» **Exercise**: Quote every one of the lines below verbatim, leaving the pictures out of your answer.

» **Task material**:
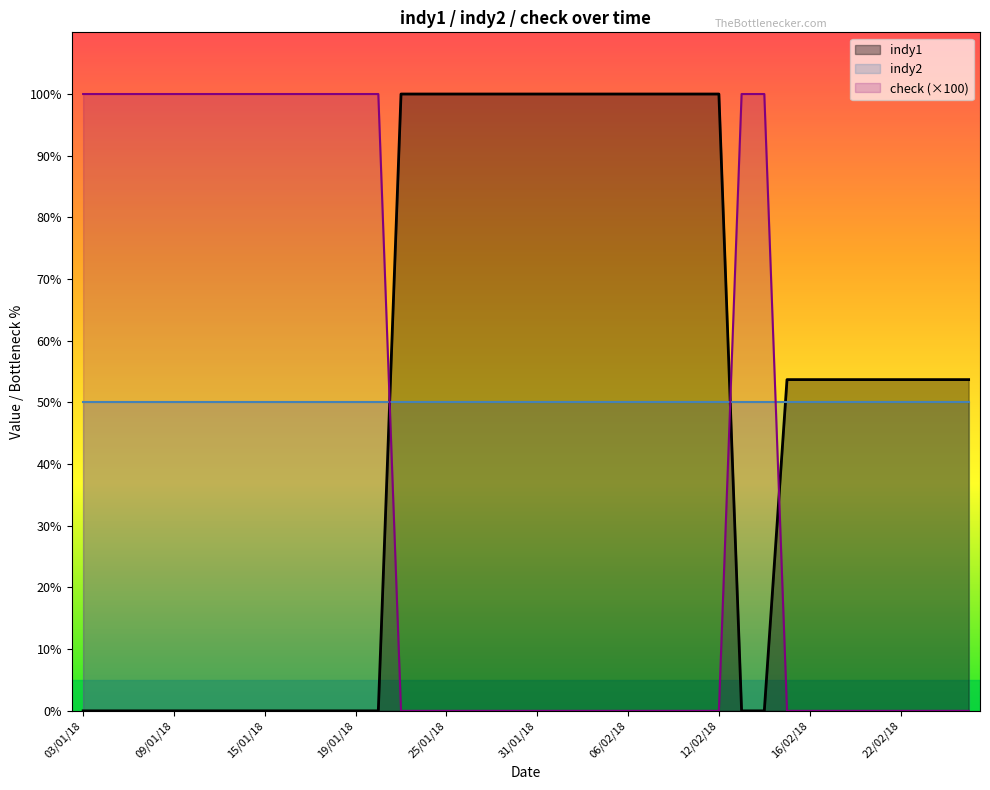

Between which two adjacent categories do indy1 and check first intersect?

22/01/18 and 23/01/18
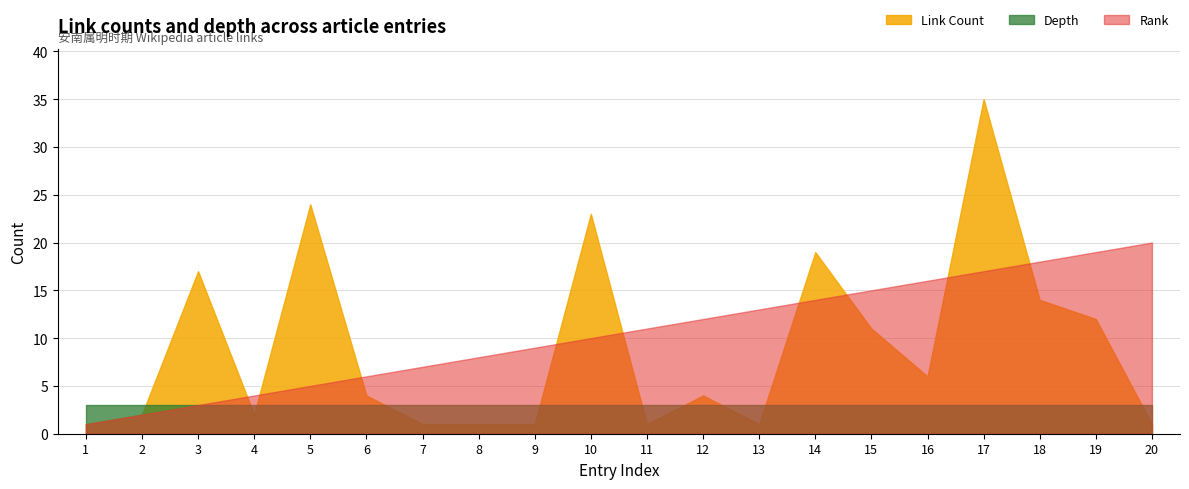

Does the chart display data point markers on the line(s)?

No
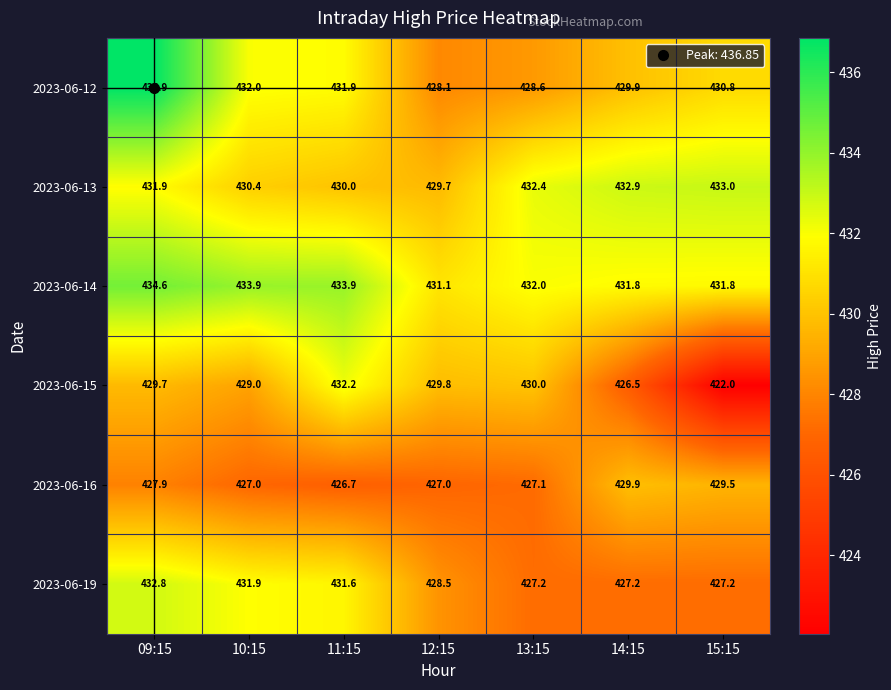

Where is 2023-06-15 nearest to the value 427?

14:15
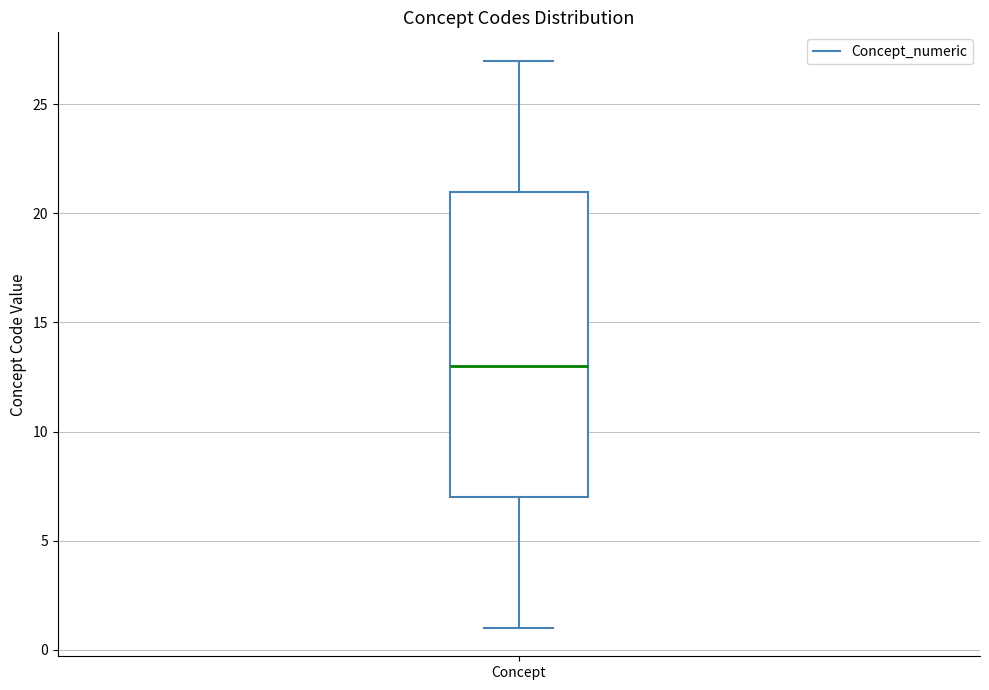

Transcribe this box plot: give where the median line is, the range the box spans, and where the two whiskers end, as read against the y-axis. The values are not printed on the chart, so give them approximately, as read against the axis.

median 13, box 7 to 21, whiskers 1 to 27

» **Written answer**:
Between which two adjacent categories do indy1 and check first intersect?

22/01/18 and 23/01/18

Does the chart display data point markers on the line(s)?

No

Where is 2023-06-15 nearest to the value 427?

14:15

Transcribe this box plot: give where the median line is, the range the box spans, and where the two whiskers end, as read against the y-axis. The values are not printed on the chart, so give them approximately, as read against the axis.

median 13, box 7 to 21, whiskers 1 to 27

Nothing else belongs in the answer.